Problem – Copy out every one of the lines below word for word, leaving out the pictures.

(Saved data entries)
..........

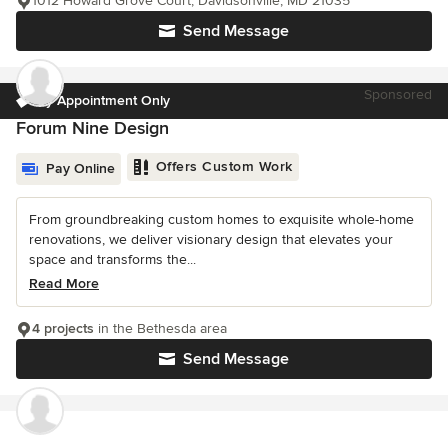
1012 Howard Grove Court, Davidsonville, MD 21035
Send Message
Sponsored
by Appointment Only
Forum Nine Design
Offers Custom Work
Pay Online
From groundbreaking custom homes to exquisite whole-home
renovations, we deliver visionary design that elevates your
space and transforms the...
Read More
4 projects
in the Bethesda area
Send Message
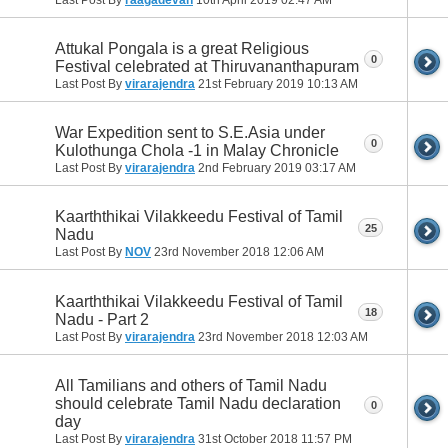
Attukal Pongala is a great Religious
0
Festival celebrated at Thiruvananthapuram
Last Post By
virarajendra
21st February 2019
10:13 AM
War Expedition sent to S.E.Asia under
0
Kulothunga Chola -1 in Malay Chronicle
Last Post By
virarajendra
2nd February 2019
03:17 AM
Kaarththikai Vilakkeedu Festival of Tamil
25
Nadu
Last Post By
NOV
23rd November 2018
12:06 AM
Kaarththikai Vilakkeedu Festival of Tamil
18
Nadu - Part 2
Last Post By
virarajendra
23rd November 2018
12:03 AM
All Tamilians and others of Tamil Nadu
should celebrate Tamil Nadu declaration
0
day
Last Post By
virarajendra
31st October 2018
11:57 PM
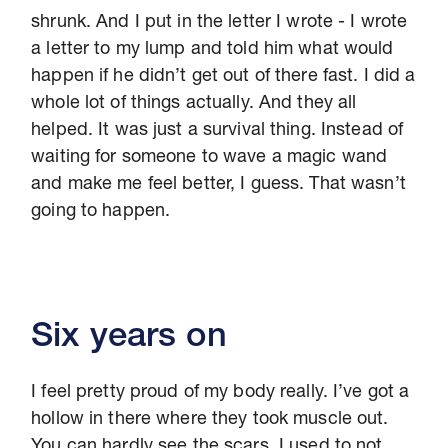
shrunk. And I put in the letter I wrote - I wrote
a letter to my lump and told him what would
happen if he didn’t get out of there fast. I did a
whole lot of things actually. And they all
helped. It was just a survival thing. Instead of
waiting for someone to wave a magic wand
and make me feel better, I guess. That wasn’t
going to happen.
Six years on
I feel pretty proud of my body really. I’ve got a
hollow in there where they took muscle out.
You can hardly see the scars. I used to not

..........

Written answer –
1012 Howard Grove Court, Davidsonville, MD 21035
Send Message
Sponsored
by Appointment Only
Forum Nine Design
Offers Custom Work
Pay Online
From groundbreaking custom homes to exquisite whole-home
renovations, we deliver visionary design that elevates your
space and transforms the...
Read More
4 projects
in the Bethesda area
Send Message
Attukal Pongala is a great Religious
0
Festival celebrated at Thiruvananthapuram
Last Post By
virarajendra
21st February 2019
10:13 AM
War Expedition sent to S.E.Asia under
0
Kulothunga Chola -1 in Malay Chronicle
Last Post By
virarajendra
2nd February 2019
03:17 AM
Kaarththikai Vilakkeedu Festival of Tamil
25
Nadu
Last Post By
NOV
23rd November 2018
12:06 AM
Kaarththikai Vilakkeedu Festival of Tamil
18
Nadu - Part 2
Last Post By
virarajendra
23rd November 2018
12:03 AM
All Tamilians and others of Tamil Nadu
should celebrate Tamil Nadu declaration
0
day
Last Post By
virarajendra
31st October 2018
11:57 PM
shrunk. And I put in the letter I wrote - I wrote
a letter to my lump and told him what would
happen if he didn’t get out of there fast. I did a
whole lot of things actually. And they all
helped. It was just a survival thing. Instead of
waiting for someone to wave a magic wand
and make me feel better, I guess. That wasn’t
going to happen.
Six years on
I feel pretty proud of my body really. I’ve got a
hollow in there where they took muscle out.
You can hardly see the scars. I used to not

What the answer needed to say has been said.